Much faster, safer, stable.

What runs in Linux will not run in Windows.
What runs in Windows ussually runs in WINE (Is not a Emulator).

Your post only reveals a bit of ignorance. Try Ubuntu 8.10.
Really. You will be surprised.


RE: Advertising
By B3an on 10/3/2008 8:12:21 AM , Rating: 2
Linux is so great that many many people use it.

Oh wait... no they dont because it's not so great, and no where near as user friendly as Windows. Even the most basic things are usually less simple. Then theres the facts already pointed out, like not being able to do pretty simple things like run youtube and HD videos smoothly.

It has a long way to go before the average computer user would be comfortable with it. And at the rate it's improving i cant see that any time soon.


RE: Advertising
By Nekrik on 10/3/2008 3:24:31 PM , Rating: 3
It's been making improvements for over 15 fricken years and they still, as great as an OS it is deemed to be, cannot seem to make any real traction. Hundred's of more distros are out there now (whoopee), and finally one has kinda seperated itself from the pack, but that's all we've really seen. They now seem to have a favorite distro amongst themselves (or at least one that has a decided majority of users). But all this seems to do is confuse college kids and make them wonder why it hasn't replaced all those other shitty OSes in the world


RE: Advertising
By mindless1 on 10/5/2008 11:01:05 PM , Rating: 2
Actually, no that's all nonsense. Windows is dominant because of the shady deals MS made with OEMs to gain popularity. Popularity, user familiarity, was all that really mattered for an OS to snowball. After that, the world just settled on supporting the winning OS regardless of whether it should've won or not.
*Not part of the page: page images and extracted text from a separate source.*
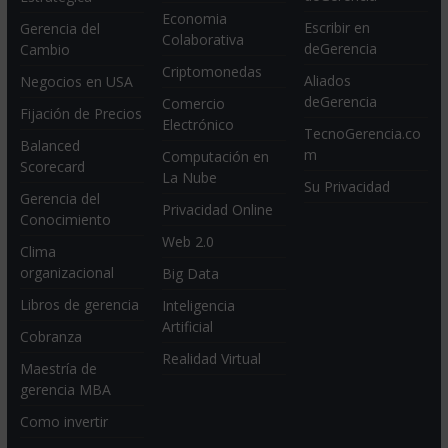
Economia
Escribir en
Gerencia del
Colaborativa
deGerencia
Cambio
Criptomonedas
Aliados
Negocios en USA
deGerencia
Comercio
Fijación de Precios
Electrónico
TecnoGerencia.co
Balanced
m
Computación en
Scorecard
La Nube
Su Privacidad
Gerencia del
Privacidad Online
Conocimiento
Web 2.0
Clima
organizacional
Big Data
Libros de gerencia
Inteligencia
Artificial
Cobranza
Realidad Virtual
Maestría de
gerencia MBA
Como invertir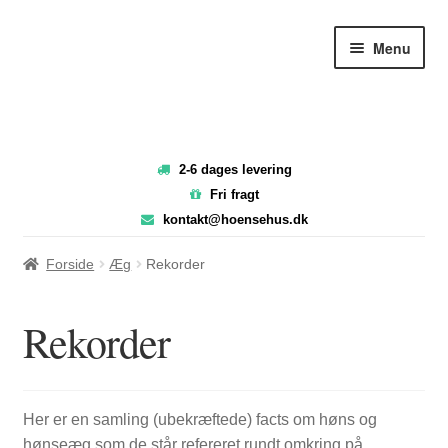
Spring
Spring
Menu
til
til
navigation
indhold
2-6 dages levering
Fri fragt
kontakt@hoensehus.dk
Forside
Æg
Rekorder
Rekorder
Her er en samling (ubekræftede) facts om høns og
hønseæg som de står refereret rundt omkring på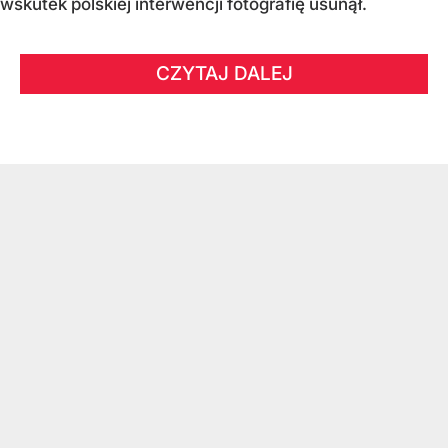
wskutek polskiej interwencji fotografię usunął.
CZYTAJ DALEJ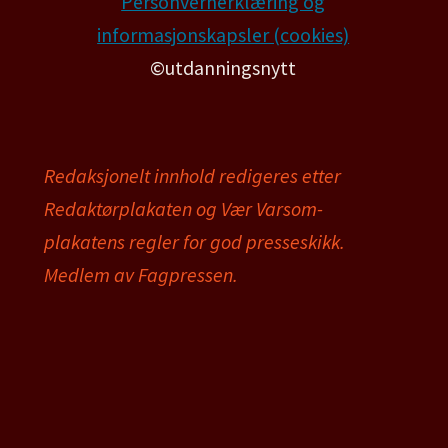
Personvernerklæring og
informasjonskapsler (cookies)
©utdanningsnytt
Redaksjonelt innhold redigeres etter
Redaktørplakaten og Vær Varsom-
plakatens regler for god presseskikk.
Medlem av Fagpressen.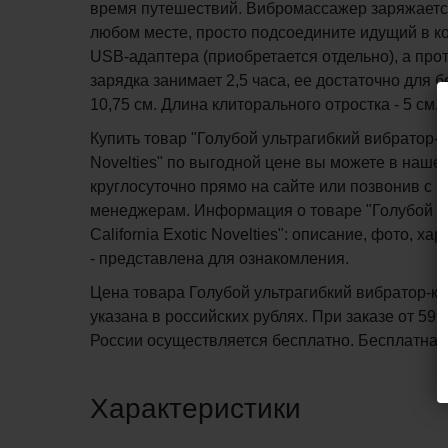
время путешествий. Вибромассажер заряжается
любом месте, просто подсоедините идущий в к
USB-адаптера (приобретается отдельно), а пр
зарядка занимает 2,5 часа, ее достаточно для 
10,75 см. Длина клиторального отростка - 5 см., 
Купить товар "Голубой ультрагибкий вибратор-крол
Novelties" по выгодной цене вы можете в наше
круглосуточно прямо на сайте или позвонив с 1
менеджерам. Информация о товаре "Голубой ульт
California Exotic Novelties": описание, фото, 
- представлена для ознакомления.
Цена товара Голубой ультрагибкий вибратор-кролик
указана в российских рублях. При заказе от 599
России осуществляется бесплатно.
Бесплатна
Характеристики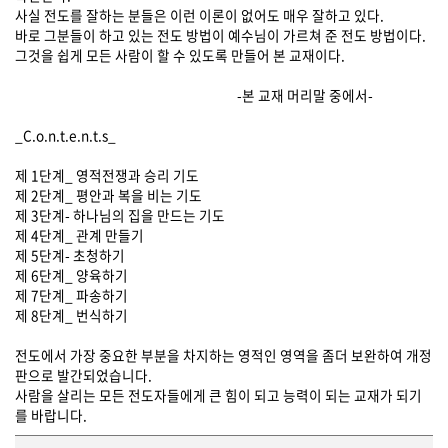
사실 전도를 잘하는 분들은 이런 이론이 없어도 매우 잘하고 있다.
바로 그분들이 하고 있는 전도 방법이 예수님이 가르쳐 준 전도 방법이다.
그것을 쉽게 모든 사람이 할 수 있도록 만들어 본 교재이다.
-본 교재 머리말 중에서-
_C.o.n.t.e.n.t.s_
제 1단계_ 영적전쟁과 승리 기도
제 2단계_ 평안과 복을 비는 기도
제 3단계- 하나님의 집을 만드는 기도
제 4단계_ 관계 만들기
제 5단계- 초청하기
제 6단계_ 양육하기
제 7단계_ 파송하기
제 8단계_ 번식하기
전도에서 가장 중요한 부분을 차지하는 영적인 영역을 좀더 보완하여 개정
판으로 발간되었습니다.
사람을 살리는 모든 전도자들에게 큰 힘이 되고 능력이 되는 교재가 되기
를 바랍니다.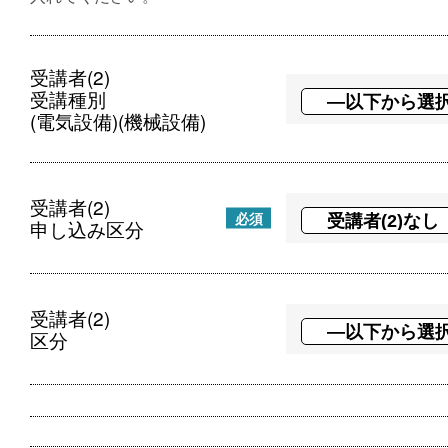
受講者(2)
受講種別
(電気設備)(機械設備)
受講者(2)
必須
申し込み区分
受講者(2)
区分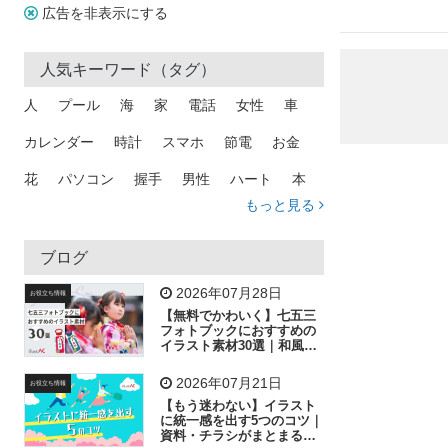
広告を非表示にする
人気キーワード（タグ）
人
プール
海
家
電話
女性
車
カレンダー
時計
スマホ
節電
お金
花
パソコン
握手
男性
ハート
本
もっと見る
矢印
猫
手
メール
トラック
木
犬
吹き出し
カメラ
星
プレゼント
ブログ
飛行機
グラフ
ビル
魚
家族
書類
2026年07月28日
お役立ち情報
【無料でかわいく】七五三
歩く
工場
会社
太陽
キラキラ
フォトブックにおすすめの
イラスト素材30選｜和風の
飾り付け素材が揃う
人物
虫眼鏡
花火
電車
ビジネス
2026年07月21日
お役立ち情報
子供
作業員
葉
相談
ピクトグラム
【もう迷わない】イラスト
に統一感を出す5つのコツ｜
資料・チラシがまとまるフ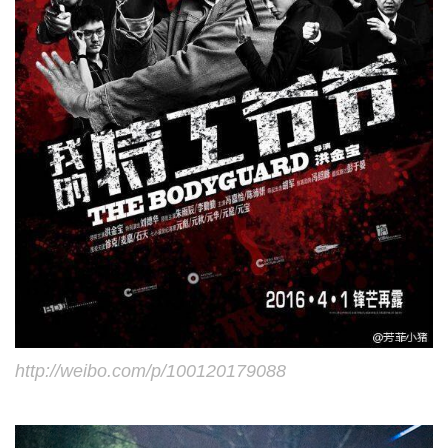
http://weibo.com/p/100120179088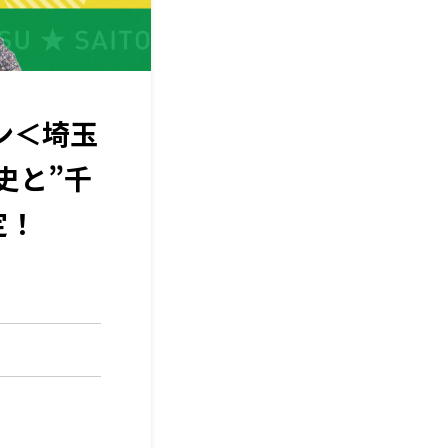
ン＜埼玉
史と”千
定！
The thing you are missing is how much more development there would have been for 'nix OS and apps if the userbase was what windows is now.

Last, the average computer user would be comfortable with anything they can have the equivalent of a start menu on, run the browser, email client, and an office app they are familiar with. To the average person the OS is a distraction, not the central feature.